Dans la région de l'accident, les lumières de la ville et le ciel fournissaient très peu de clarté. Il faisait nuit, le ciel était couvert, il y avait peu de références extérieures en raison du peu de clarté au sol et du ciel, et il fallait utiliser l'éclairage du poste de pilotage pour voir le tableau de bord; tous ces facteurs réunis ont pû empêcher le pilote de conserver les références visuelles au sol nécessaires pendant la montée initiale, et le pilote a peut-être dû s'en remettre à ses habiletés de vol aux instruments. Dans de telles conditions, toute source de distraction en vol aurait compliqué davantage la tâche du pilote, ce dernier ayant alors de plus en plus de mal à rester maître de la situation.

L'accélération avant du Cessna 210 est suffisante pour donner au pilote l'illusion que l'angle de tangage augmente. Compte tenu de la nuit noire et du peu de références extérieures qu'il y avait à ce moment-là, une illusion somatogravique a peut-être fait croire à tort au pilote que l'angle de tangage de son avion augmentait. Cette illusion a pu être accentuée par une accélération de l'avion plus importante qu'à l'accoutumée reliée à une pente de montée peu prononcée. Si cette illusion est passée inaperçue, le pilote a peut-être mal réagi en poussant sur le manche. L'avion se serait alors mis en descente après le décollage pour finalement s'écraser sur la surface gelée du lac.
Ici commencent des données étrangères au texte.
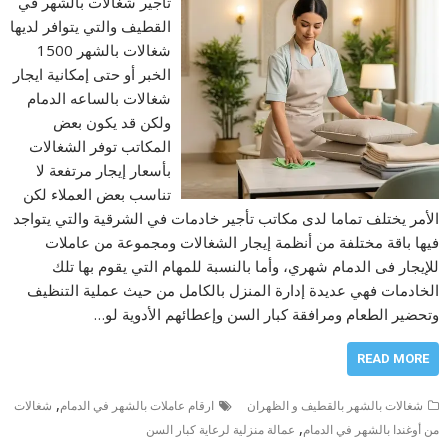
تأجير شغالات بالشهر في
القطيف والتي يتوافر لديها
شغالات بالشهر 1500
الخبر أو حتى إمكانية ايجار
شغالات بالساعه الدمام
ولكن قد يكون بعض
المكاتب توفر الشغالات
بأسعار إيجار مرتفعة لا
تناسب بعض العملاء لكن
الأمر يختلف تماما لدى مكاتب تأجير خادمات في الشرقية والتي يتواجد
فيها باقة مختلفة من أنظمة إيجار الشغالات ومجموعة من عاملات
للإيجار فى الدمام شهري، وأما بالنسبة للمهام التي يقوم بها تلك
الخادمات فهي عديدة إدارة المنزل بالكامل من حيث عملية التنظيف
وتحضير الطعام ومرافقة كبار السن وإعطائهم الأدوية لو…
READ MORE
,
شغالات بالشهر بالقطيف و الظهران
ارقام عاملات بالشهر في الدمام
شغالات
,
من أوغندا بالشهر في الدمام
عمالة منزلية لرعاية كبار السن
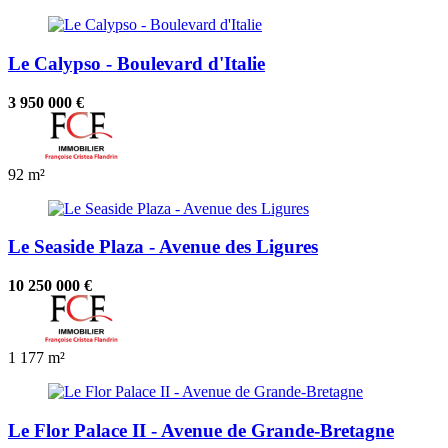
Le Calypso - Boulevard d'Italie
3 950 000 €
92 m²
Le Seaside Plaza - Avenue des Ligures
10 250 000 €
1
177 m²
Le Flor Palace II - Avenue de Grande-Bretagne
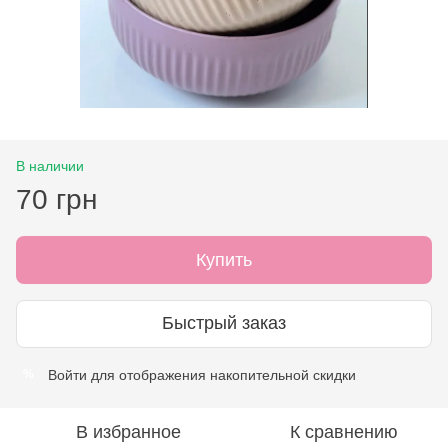
В наличии
70 грн
Купить
Быстрый заказ
Войти
для отображения накопительной скидки
%
В избранное
К сравнению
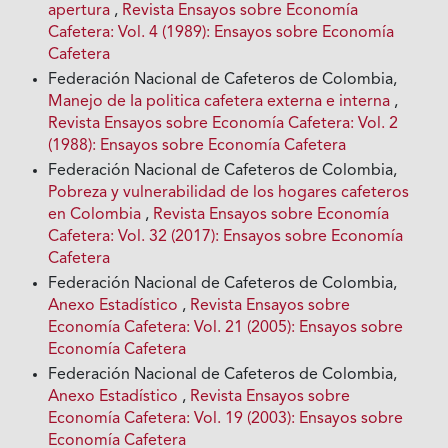
apertura
,
Revista Ensayos sobre Economía
Cafetera: Vol. 4 (1989): Ensayos sobre Economía
Cafetera
Federación Nacional de Cafeteros de Colombia,
Manejo de Ia politica cafetera externa e interna
,
Revista Ensayos sobre Economía Cafetera: Vol. 2
(1988): Ensayos sobre Economía Cafetera
Federación Nacional de Cafeteros de Colombia,
Pobreza y vulnerabilidad de los hogares cafeteros
en Colombia
,
Revista Ensayos sobre Economía
Cafetera: Vol. 32 (2017): Ensayos sobre Economía
Cafetera
Federación Nacional de Cafeteros de Colombia,
Anexo Estadístico
,
Revista Ensayos sobre
Economía Cafetera: Vol. 21 (2005): Ensayos sobre
Economía Cafetera
Federación Nacional de Cafeteros de Colombia,
Anexo Estadístico
,
Revista Ensayos sobre
Economía Cafetera: Vol. 19 (2003): Ensayos sobre
Economía Cafetera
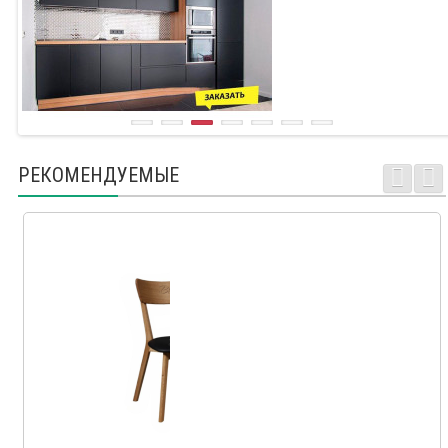
РЕКОМЕНДУЕМЫЕ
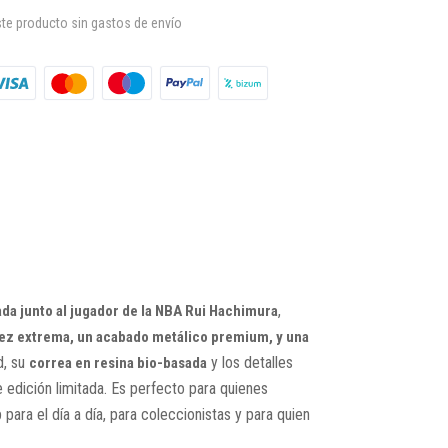
te producto sin gastos de envío
,
ada junto al jugador de la NBA Rui Hachimura
ez extrema, un acabado metálico premium, y una
d, su
y los detalles
correa en resina bio-basada
e edición limitada. Es perfecto para quienes
ara el día a día, para coleccionistas y para quien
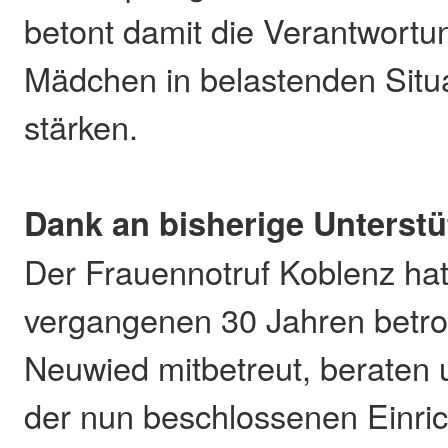
betont damit die Verantwortu
Mädchen in belastenden Situ
stärken.
Dank an bisherige Unterstü
Der Frauennotruf Koblenz hat
vergangenen 30 Jahren betro
Neuwied mitbetreut, beraten u
der nun beschlossenen Einric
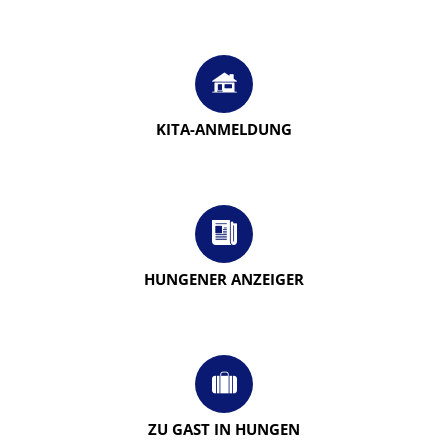
KITA-ANMELDUNG
HUNGENER ANZEIGER
ZU GAST IN HUNGEN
L'enquête a donné lieu au rapport de laboratoire suivant :

Faits établis

  1. Des conditions météorologiques de vol à vue prévalaient au moment du départ de Flin Flon, notamment le ciel était couvert à quelque 1 000 pieds-sol.
  2. Il y avait très peu de lumières au sol au sud-ouest de l'aérodrome de Flin Flon et, dans la région de l'accident, les lumières de la ville et le ciel fournissaient très peu de clarté.
  3. Le peu de clarté au sol et le ciel couvert ont peut-être empêché le pilote de garder les références visuelles au sol dont il avait besoin, et il a peut-être dû s'en remettre à ses habiletés de vol aux instruments, notamment pendant la montée initiale.
  4. Le pilote avait toujours eu de mauvais résultats aux épreuves en vol IFR puisqu'il avait du mal à maîtriser l'altitude et qu'il commettait des erreurs de procédures, et il avait échoué à sa dernière requalification de vol aux instruments.
  5. L'examen de l'épave n'a révélé aucun signe de défaillance du groupe motopropulseur, des commandes de vol ou des systèmes de l'avion qui aurait pu contribuer à l'accident.
  6. Compte tenu de l'importance des dommages, la possibilité d'une panne non identifiée ou d'une situation imprévue qui aurait déconcentré le pilote ne peut être écartée.
  7. Les résultats des analyses toxicologiques et des examens pathologiques se sont avérés normaux et n'ont révélé aucun signe d'incapacité du pilote avant l'impact.
  8. L'accident n'offrait aucune chance de survie parce que l'avion s'est disloqué.
  9. Une illusion somatogravique a peut-être perturbé les capacités du pilote pendant l'accélération au décollage et la montée initiale.

Causes et facteurs contributifs

Le pilote s'est dirigé involontairement vers la surface gelée parce qu'il n'était probablement plus maître de la situation à cause des effets combinés du manque de références extérieures et de ses faibles compétences de vol aux instruments. Les effets de l'illusion somatogravique ont peut-être contribué à la désorientation du pilote.

Le présent rapport met fin à l'enquête du Bureau de la sécurité des transports sur cet événement. La publication de ce rapport a été autorisée le par le Bureau qui est composé du Président Benoît Bouchard et des membres Maurice Harquail et W.A. Tadros.